핵심 인사이트 (Cloudflare RFC #1257 framing):

Client-side resume (이미 발행된 event 다시 받기): Redis Streams / Postgres event table / DO SQLite 모두 풀 수 있음. 어렵지 않음.
Server-side resume that doesn't re-bill (provider stream 중간에 끊긴 inference를 토큰 재과금 없이 이어붙임): 아무도 OSS로 완벽히 못 풀고 있음. Cloudflare가 AI Gateway를 durable response buffer로 만들겠다고 RFC에서 선언한 게 바로 이 영역. OpenAI background는 vendor 안에서만 해결.

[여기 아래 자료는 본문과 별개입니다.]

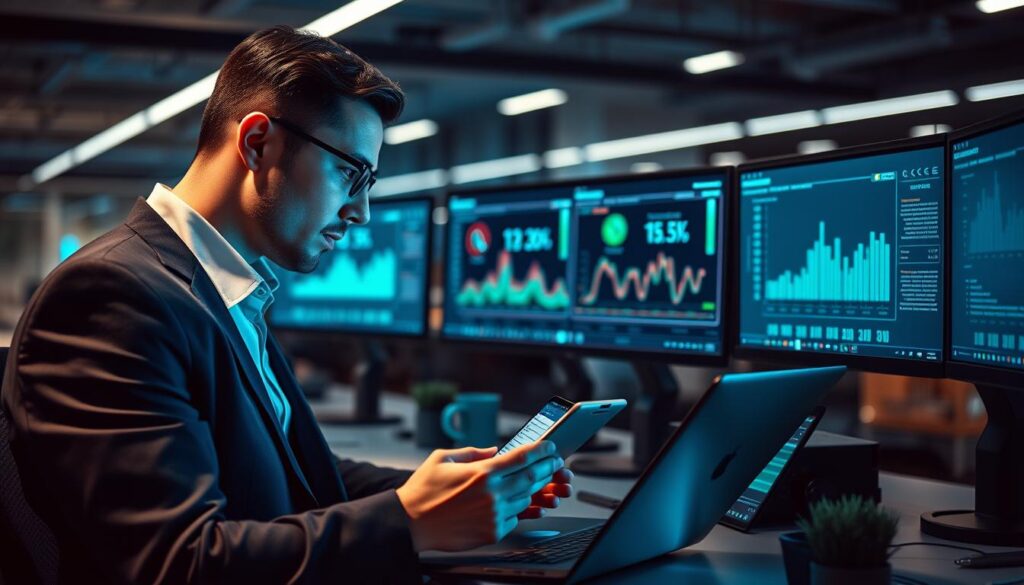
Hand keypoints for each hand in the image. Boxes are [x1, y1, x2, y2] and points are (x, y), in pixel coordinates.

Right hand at [396, 441, 562, 551]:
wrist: (410, 523)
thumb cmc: (423, 490)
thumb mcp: (443, 458)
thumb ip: (473, 452)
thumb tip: (495, 450)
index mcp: (482, 472)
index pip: (523, 457)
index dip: (542, 450)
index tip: (550, 447)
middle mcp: (492, 493)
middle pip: (532, 478)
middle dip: (546, 468)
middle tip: (552, 463)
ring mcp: (494, 514)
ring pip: (525, 499)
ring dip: (529, 490)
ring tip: (524, 483)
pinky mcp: (492, 532)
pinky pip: (514, 518)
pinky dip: (514, 510)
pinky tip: (505, 504)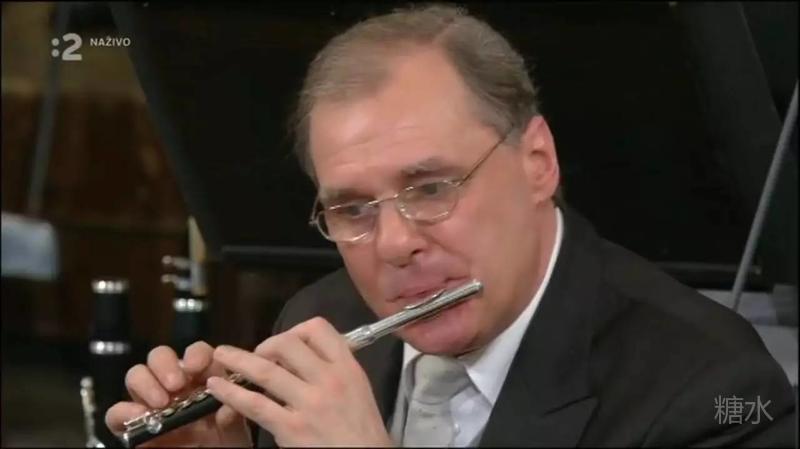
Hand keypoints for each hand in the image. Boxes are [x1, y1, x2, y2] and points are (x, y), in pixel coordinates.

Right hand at [105, 341, 251, 446]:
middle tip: (176, 385)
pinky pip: (117, 411)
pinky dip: (126, 411)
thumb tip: (227, 408)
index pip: (196, 352)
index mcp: (202, 379)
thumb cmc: (223, 443)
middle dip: (165, 364)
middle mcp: (174, 385)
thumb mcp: (234, 432)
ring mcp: (150, 402)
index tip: (196, 366)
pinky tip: (142, 418)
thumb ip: (232, 418)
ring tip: (161, 403)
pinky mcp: (131, 424)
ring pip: (137, 374)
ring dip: (146, 383)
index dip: (195, 354)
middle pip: (161, 356)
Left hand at [207, 317, 393, 446]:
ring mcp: (309, 404)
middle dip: (266, 345)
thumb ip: (335, 368)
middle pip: (288, 344)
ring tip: (220, 355)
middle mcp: (329, 380)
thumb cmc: (362, 428)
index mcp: (347, 367)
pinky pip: (255, 405)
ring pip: (266, 371)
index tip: (286, 344)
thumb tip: (303, 354)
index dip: (296, 330)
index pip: (318, 329)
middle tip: (258, 355)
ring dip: (238, 360)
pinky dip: (232, 393)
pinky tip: (217, 388)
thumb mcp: (358, 388)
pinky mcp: (292, 428)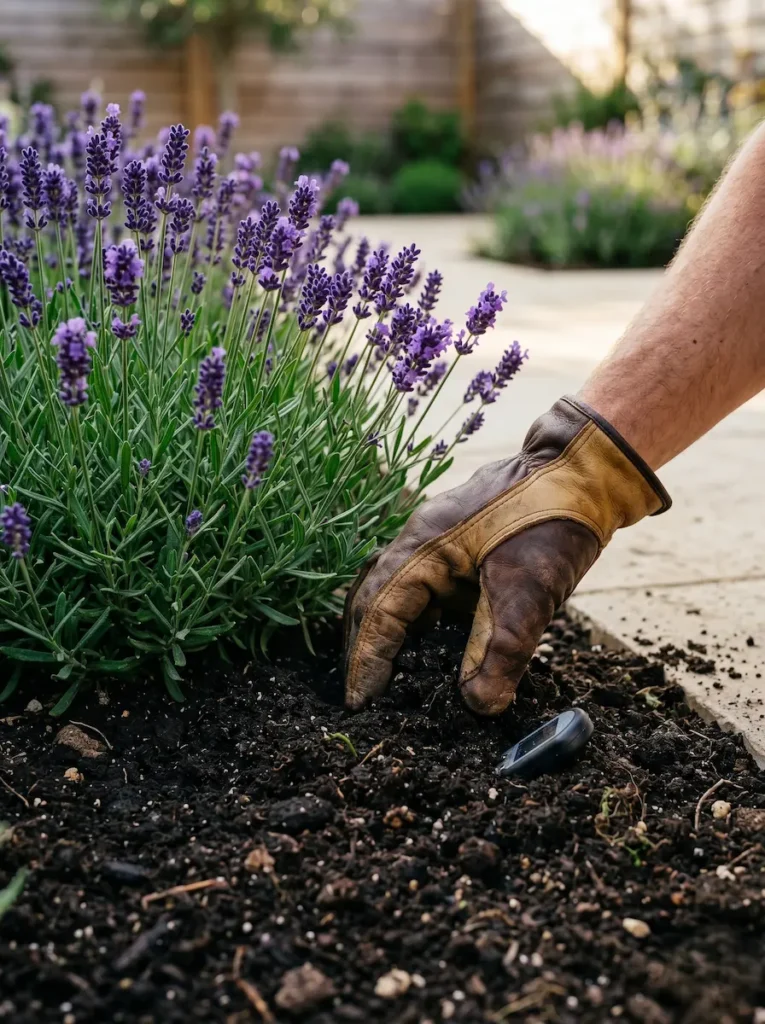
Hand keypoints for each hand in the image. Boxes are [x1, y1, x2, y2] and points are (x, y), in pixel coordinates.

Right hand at [344, 396, 669, 714]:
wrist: (583, 468)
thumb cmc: (553, 522)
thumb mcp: (529, 595)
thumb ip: (501, 653)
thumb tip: (479, 705)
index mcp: (425, 548)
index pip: (380, 611)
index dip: (368, 658)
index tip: (359, 702)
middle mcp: (420, 538)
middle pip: (373, 597)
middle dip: (366, 645)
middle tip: (365, 692)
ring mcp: (437, 534)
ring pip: (395, 587)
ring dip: (388, 629)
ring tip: (388, 672)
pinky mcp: (458, 538)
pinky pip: (422, 580)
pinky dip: (417, 614)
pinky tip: (430, 638)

→ 이 표가 말하는 본질: "durable" 한 단어로 묶지 말고 장애 시나리오별로 가격이 다른 보장이라고 봐야 함. 우리 워크로드가 어느 칸까지 필요한지 골라야 함.

Streaming event 표준

durable log를 다른 시스템에서 안정적으로 소비하려면 event type을 미리 표준화해야 한다. LangGraph Platform streaming docs, OpenAI Responses streaming, Inngest realtime, Cloudflare DO chunk schema를 가로지르면 이름은 달라도 9가지 카테고리로 수렴:

Event	발생 주체	UI 의미	저장
`run.started`	API	run 시작	DB
`node.started` / `node.completed`	Worker	graph 진행 단계	trace + optional DB
`token.delta`	Worker	답변 streaming	Redis relay
`tool.requested` / `tool.completed`	Worker / MCP	tool 호출	감사 DB
`approval.required` / `approval.decided`	Worker / API	HITL gate	DB
`run.completed` / `run.failed`	Worker / API	종료	DB

재연결 원칙: UI가 stream을 놓치면 run_id + Last-Event-ID로 재연결. Redis Pub/Sub만으론 과거 replay 안 됨. replay 요구가 강하면 최근 event를 별도 영속 layer(Postgres event table 또는 Object Storage log chunk)로 보존. LangGraph Platform 공식 docs는 thread stream resume을 Last-Event-ID로 공식 지원한다고 명시하지만 내부 구현은 비공개. OSS로 재현 시 Postgres event table이 가장 흔한 선택지, Cloudflare Agents는 같은 추상을 actor-local SQLite로 푼다 (Cloudflare AIChatAgent docs).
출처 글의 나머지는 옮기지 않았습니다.